Prayer vigil planned for girl hit by car
BY LORI PILGER / Lincoln Journal Star
When Sheila Thomas heard Molly Lanham, a 5-year-old she knows from church, was hit by a car Wednesday, she felt she needed to do something.
She volunteered answering calls from Southminster United Methodist Church members asking how Molly was doing. On Thursday, Molly was still in critical condition at Creighton Medical Center in Omaha.
The callers knew Molly’s parents, Todd and Amy Lanham, had support in Omaha, where their daughter was flown by helicopter after the 8:30 a.m. accident at 19th and Harwood streets.
Nancy Connerley, president of the Prescott PTO, said teachers have started circulating a card and collecting donations.
Several other groups have expressed interest in helping, too, including the Lanhams' co-workers at the University of Nebraska-Lincoln, who have begun the process of setting up a fund through Union Bank.

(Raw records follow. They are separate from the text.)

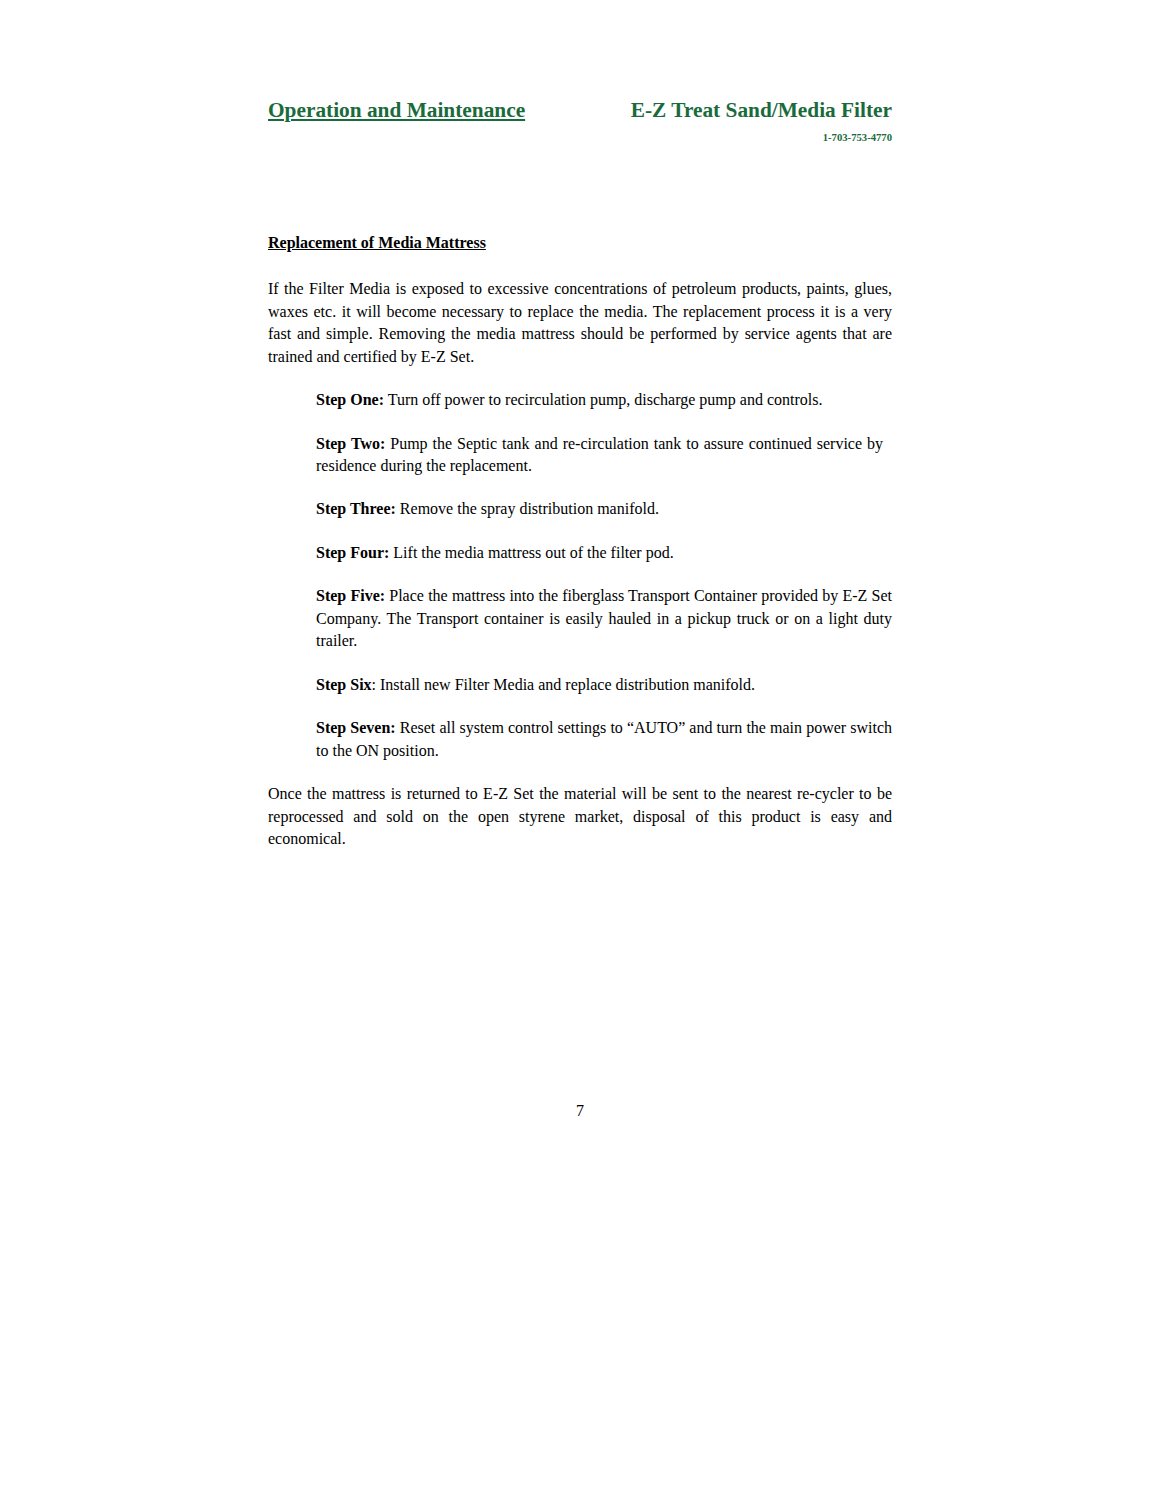Operation and Maintenance
E-Z Treat Sand/Media Filter 1-703-753-4770
Replacement of Media Mattress
If the Filter Media is exposed to excessive concentrations of petroleum products, paints, glues, waxes etc. it will become necessary to replace the media. The replacement process it is a very fast and simple. Removing the media mattress should be performed by service agents that are trained and certified by E-Z Set.
Step One: Turn off power to recirculation pump, discharge pump and controls.
Step Two: Pump the Septic tank and re-circulation tank to assure continued service by residence during the replacement.
Step Three: Remove the spray distribution manifold.
Step Four: Lift the media mattress out of the filter pod.
Step Five: Place the mattress into the fiberglass Transport Container provided by E-Z Set Company. The Transport container is easily hauled in a pickup truck or on a light duty trailer.
Step Six: Install new Filter Media and replace distribution manifold.
Step Seven: Reset all system control settings to “AUTO” and turn the main power switch to the ON position.
Once the mattress is returned to E-Z Set the material will be sent to the nearest re-cycler to be reprocessed and sold on the open styrene market, disposal of this product is easy and economical.
7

The outpouring has been amazing. Connerley said. Thursday night she helped organize a meeting at Southview Christian Church to discuss the efforts underway.
And, Thomas said, they knew that Molly, who almost danced to the front of the church for children’s time on Sundays, was in good hands medically.
“(But) as her church family, we wanted to do something, too,” she said.
So she thought, why not have a church service just for Molly?
That’s what they’re doing — tonight at 7.
“I think the only thing we can do now is pray,” Thomas said. “And the power of prayer is very powerful.”
Everyone is welcome, she said.
“Molly is such a little light. She is just a delightful little girl,” Thomas said. “And the Lanhams are a wonderful family.”
She said she still sees Molly as the little angel from when the kids did their Christmas play last year.
“She’s just got a sparkle to her,” Thomas said, “and we want that sparkle back.”
The Lanhams have a lot of people pulling for Molly, and for them, she said.
“And that makes a difference, I think.”
The man accused of hitting Molly as she crossed the street to board a school bus was in court Thursday, just long enough for the judge to set his percentage bond at $200,000.
The state hasn’t charged 21-year-old Douglas Maloley of Waverly, but he is due in court today.
Outside the courtroom on Thursday, his attorney, Christopher Furches, said he and his client hope Molly will be OK.
He said Maloley will enter a plea of not guilty today on anticipated allegations of false reporting and leaving the scene of an injury accident.
Police say Maloley was driving on Harwood Street when he hit the girl, who had stepped in front of her mom’s van to meet the school bus bound for Abbott Sports Complex, where Prescott Elementary is having classes during the school’s renovation.
Six minutes after the call came in to police, Maloley allegedly called to report he’d been carjacked, according to police. Authorities determined that report to be false.
Maloley has no criminal record aside from some minor traffic tickets, Furches said.